Selain itu, untuk pembangunan Jembatan Kedung Kandang dan gorong-gorong sistem jeking, juga belum ada kejelasan, karena tersandung masalah hukum.

“Kami juga belum mendapat jawaban dari Pemkot soal kasus hukum dua proyek itu, sedangkan Islamic Centre masih harus ada pembahasan ulang soal lokasi,” bebernya.

Sementara anggota Fraksi Partai Hanura, Afdhal Fauza, menilai, proyek jembatan dan jeking tidak mungkin dikerjakan tahun ini, karena masalah hukum yang melingkupinya.

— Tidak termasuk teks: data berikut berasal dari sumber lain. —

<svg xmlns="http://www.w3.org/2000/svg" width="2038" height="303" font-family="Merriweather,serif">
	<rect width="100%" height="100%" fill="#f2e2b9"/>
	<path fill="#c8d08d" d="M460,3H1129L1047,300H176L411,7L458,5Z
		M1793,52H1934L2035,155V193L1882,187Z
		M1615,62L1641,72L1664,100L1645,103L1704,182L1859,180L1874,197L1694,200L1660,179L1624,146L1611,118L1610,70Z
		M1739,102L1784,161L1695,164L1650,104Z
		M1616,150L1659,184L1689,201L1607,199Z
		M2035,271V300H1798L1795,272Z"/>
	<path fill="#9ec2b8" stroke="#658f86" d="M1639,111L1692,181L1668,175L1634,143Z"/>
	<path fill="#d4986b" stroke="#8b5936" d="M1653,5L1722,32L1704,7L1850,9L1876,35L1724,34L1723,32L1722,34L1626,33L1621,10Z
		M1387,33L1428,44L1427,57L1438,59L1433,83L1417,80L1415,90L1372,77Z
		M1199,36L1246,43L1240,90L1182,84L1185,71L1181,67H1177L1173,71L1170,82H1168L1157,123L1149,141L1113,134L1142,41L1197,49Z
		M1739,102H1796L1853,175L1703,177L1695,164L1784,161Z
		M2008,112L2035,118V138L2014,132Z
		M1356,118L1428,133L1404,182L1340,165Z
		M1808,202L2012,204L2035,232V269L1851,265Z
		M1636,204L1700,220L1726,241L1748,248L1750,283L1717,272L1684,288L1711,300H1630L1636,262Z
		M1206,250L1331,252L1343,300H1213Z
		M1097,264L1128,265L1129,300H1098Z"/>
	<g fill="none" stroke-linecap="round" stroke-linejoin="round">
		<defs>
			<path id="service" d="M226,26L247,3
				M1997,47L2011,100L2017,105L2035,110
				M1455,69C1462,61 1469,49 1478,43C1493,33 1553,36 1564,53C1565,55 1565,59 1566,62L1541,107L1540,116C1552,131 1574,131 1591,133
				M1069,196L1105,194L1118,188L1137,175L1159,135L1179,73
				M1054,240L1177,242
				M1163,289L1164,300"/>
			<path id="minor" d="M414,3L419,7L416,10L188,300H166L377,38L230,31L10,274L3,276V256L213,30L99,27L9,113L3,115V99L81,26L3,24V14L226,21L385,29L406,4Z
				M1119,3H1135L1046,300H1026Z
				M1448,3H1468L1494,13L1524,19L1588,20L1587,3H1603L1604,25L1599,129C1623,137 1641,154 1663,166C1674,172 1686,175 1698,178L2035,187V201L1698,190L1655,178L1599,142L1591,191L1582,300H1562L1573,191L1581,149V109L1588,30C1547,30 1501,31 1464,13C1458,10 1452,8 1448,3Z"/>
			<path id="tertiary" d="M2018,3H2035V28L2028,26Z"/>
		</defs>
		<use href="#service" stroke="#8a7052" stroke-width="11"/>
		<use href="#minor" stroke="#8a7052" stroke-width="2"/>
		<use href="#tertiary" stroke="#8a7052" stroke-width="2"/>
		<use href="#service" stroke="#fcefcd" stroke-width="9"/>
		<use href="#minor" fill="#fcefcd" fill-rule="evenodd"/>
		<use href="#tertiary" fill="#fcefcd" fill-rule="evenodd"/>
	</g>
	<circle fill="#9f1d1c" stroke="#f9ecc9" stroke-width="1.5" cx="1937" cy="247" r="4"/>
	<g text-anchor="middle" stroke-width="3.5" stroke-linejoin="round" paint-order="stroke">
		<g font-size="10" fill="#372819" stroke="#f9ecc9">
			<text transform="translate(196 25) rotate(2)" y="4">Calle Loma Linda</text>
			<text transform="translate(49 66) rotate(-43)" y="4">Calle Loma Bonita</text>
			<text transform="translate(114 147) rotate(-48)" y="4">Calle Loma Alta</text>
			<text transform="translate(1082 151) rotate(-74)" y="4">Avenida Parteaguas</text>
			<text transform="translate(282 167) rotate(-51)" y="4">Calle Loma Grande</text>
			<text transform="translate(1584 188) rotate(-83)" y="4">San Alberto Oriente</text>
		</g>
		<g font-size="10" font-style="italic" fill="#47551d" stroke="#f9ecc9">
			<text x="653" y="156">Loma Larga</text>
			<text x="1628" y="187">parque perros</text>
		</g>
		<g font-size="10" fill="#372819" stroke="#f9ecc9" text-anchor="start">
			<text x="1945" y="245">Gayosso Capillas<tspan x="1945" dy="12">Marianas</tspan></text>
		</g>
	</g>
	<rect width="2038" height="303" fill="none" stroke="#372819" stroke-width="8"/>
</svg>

“Disamping itu, apakah cukup waktunya? Kalau Islamic Centre saya kira bisa dikerjakan, meski kecil sekali peluangnya,” katanya.

Sedang Wakil Ketua Fraksi PAN, Subur Triono, menegaskan, tiga proyek itu terancam batal tahun ini, karena terlalu banyak persoalan.

“Kami akan evaluasi, kalau memang tidak bisa, sebaiknya digeser daripada jadi Silpa,” kata Subur Triono.